Policies govern the behavior of a generative AI app, a chat service, an agent, etc., beyond a particular prompt. Policies are used when addressing important issues, often related to particular risks. A policy defines how to address a particular issue or risk.
When it comes to policies, one size does not fit all! Each organization and use case needs to mitigate different risks differently depending on the use case, regulatory environment, values, and user persona interacting with the models or agents. Defining an actionable policy is the first step to fully manage risks. With a clear actionable policy it is possible to align models, monitor for compliance and verify before deployment the security of the system.
In this repo, we present a *Policy format*, which enables the specification of policies. Coupled with these policies, we have multiple tools to enable synthetic data generation for model alignment, testing and for policy enforcement and verification at runtime. The end goal is to enable policy compliance.
How is the repo organized?
The [*policy schema*](./policy_schema/) shows the proposed format of the policy. Policy schemas and groups are organized in versions with numbers such as v.1.0. Policies with numbers such as 0.1 or 1.2 are intermediate policies.
The first folder includes the version of the policy specification. Inside the policy version:
- Each YAML file contains the specification of a risk category.
- Inside the file, there may be multiple leaf nodes.
- An overview of some sample policies and visualization script outputs can be found [here](./outputs).

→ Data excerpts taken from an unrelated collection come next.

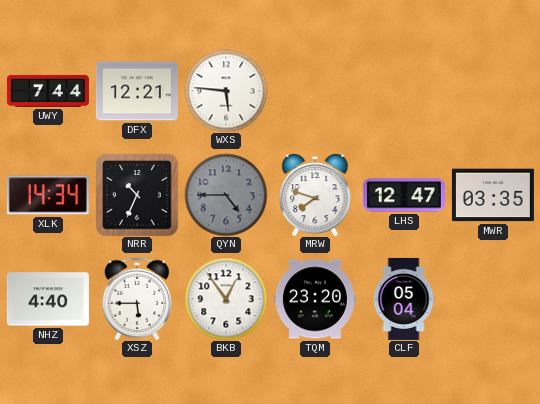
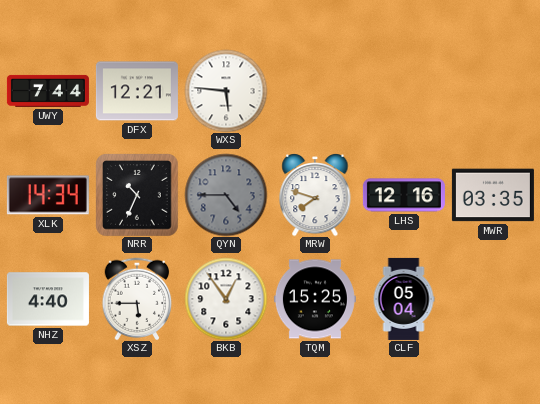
LHS: 12:47 -> 12:16
TQM: 23:20 -> 15:25
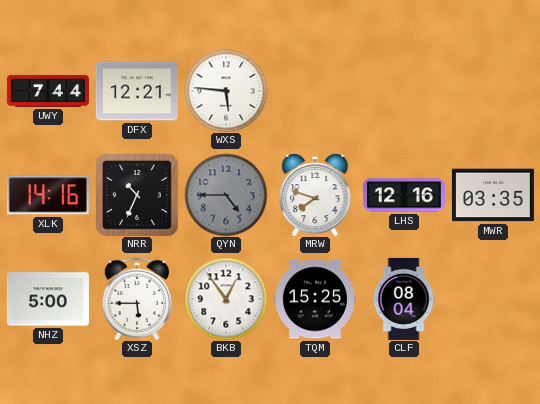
XLK: 14:34 -> 14:16
NHZ: 4:40 -> 5:00
CLF: 05:04 -> 08:04
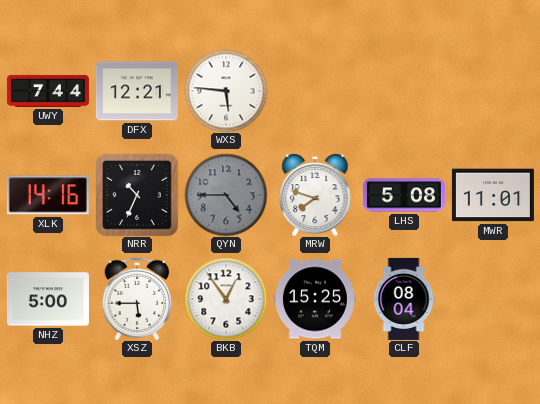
LHS: 12:16 -> 5:08
MWR: 03:35 -> 11:01
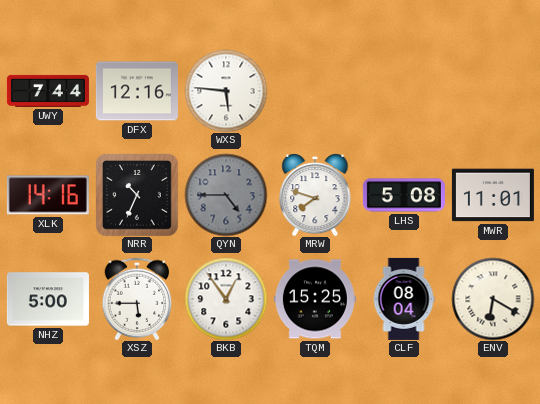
DFX: 12:21 -> 12:16
ENV: none -> 6:20
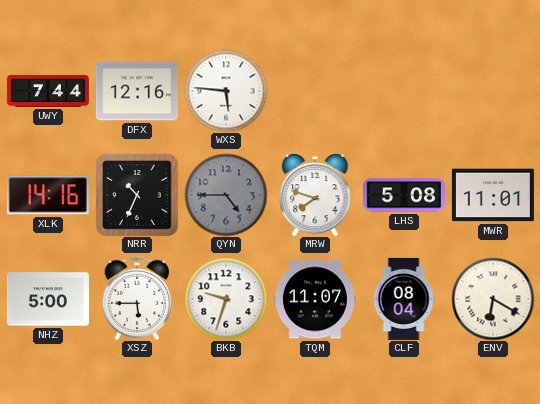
BKB: 12:54 -> 9:33
TQM: 15:25 -> 11:07
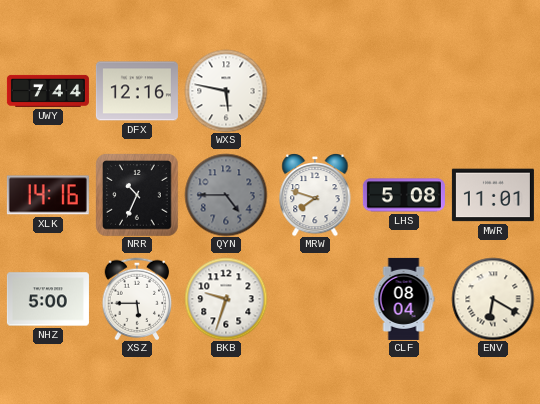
WXS: 5:46 -> 5:47
TQM: 11:07 -> none
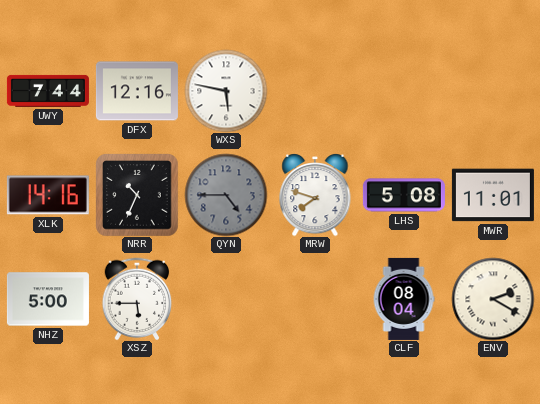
BKB: 9:33 -> none
ENV: 6:20 -> 2:20
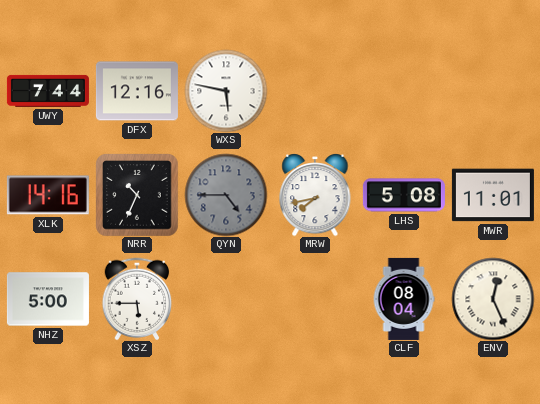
MRW: 7:48 -> 7:43
ENV: 2:20 -> 12:26
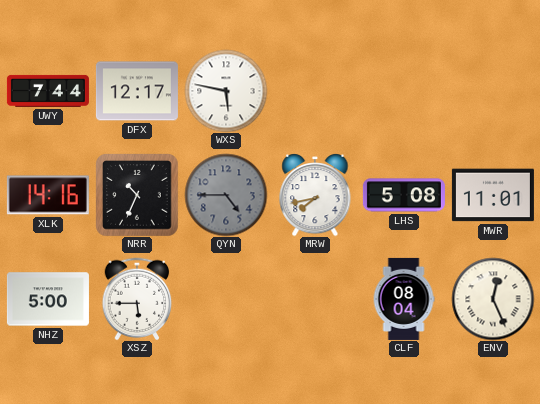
DFX: 12:16 -> 12:17
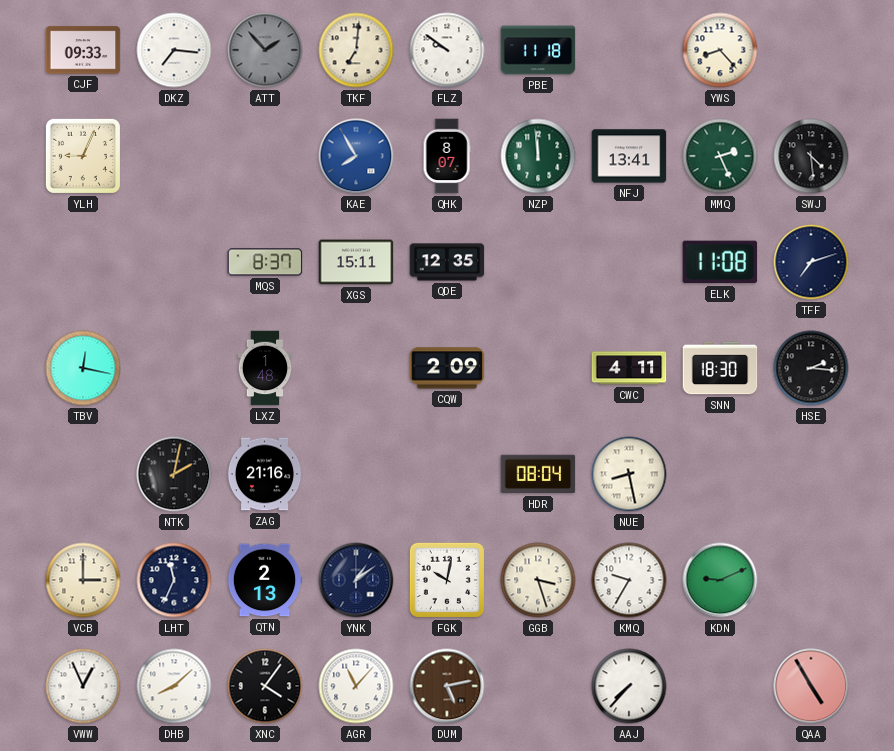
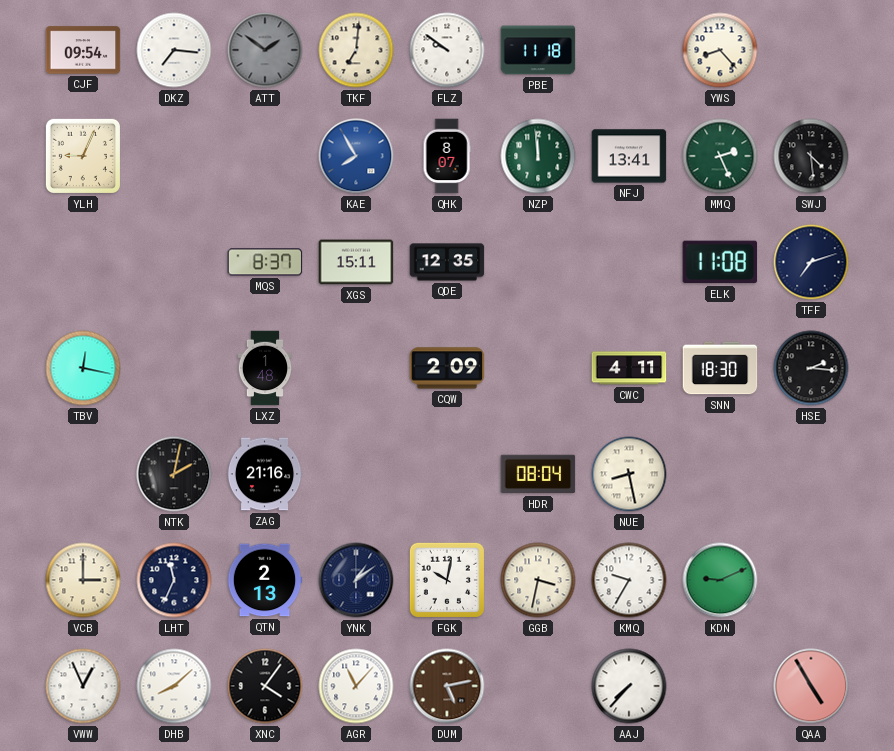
CJF: 09:33 -> 09:54
ATT: 1:53 -> 1:51
GGB: 3:27 -> 3:32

In addition to policies, you can also find a set of [tutorials](./notebooks/README.md) and [scripts](./scripts/).
Contribution Policy
We welcome contributions by the community. To do so, please open a PR with the proposal. Please adhere to the conduct guidelines of this repository.
Questions or feedback?
Remember, this repository only contains *sample* policies. This repository's objective is to define and maintain a sharable *policy schema* that helps the community create tools to visualize, enforce and verify any policy. Please open a GitHub issue with any questions or feedback.
Code of conduct
Please see [CONTRIBUTING.md](CONTRIBUTING.md) for our code of conduct and contribution guidelines.
Cite this work
If you use this work in your research, please cite:
@misc{genai-policy-tools,
title={Granite.Trust Policy Tools: Shareable, Actionable Policies for Generative AI Applications},
publisher={IBM Research},
author={Nathalie Baracaldo, Nicolas Mello, Kush R. Varshney, Heiko Ludwig, Kate Soule, David Cox}
year={2026},
url={https://github.com/ibm-granite/granite.trust.policy-tools}
}You can find our report: [here](./docs/Granite-Trust-Policy-Tools.pdf)
Disclaimer
This is not an IBM product. IBM doesn’t endorse the sample policies in this repository.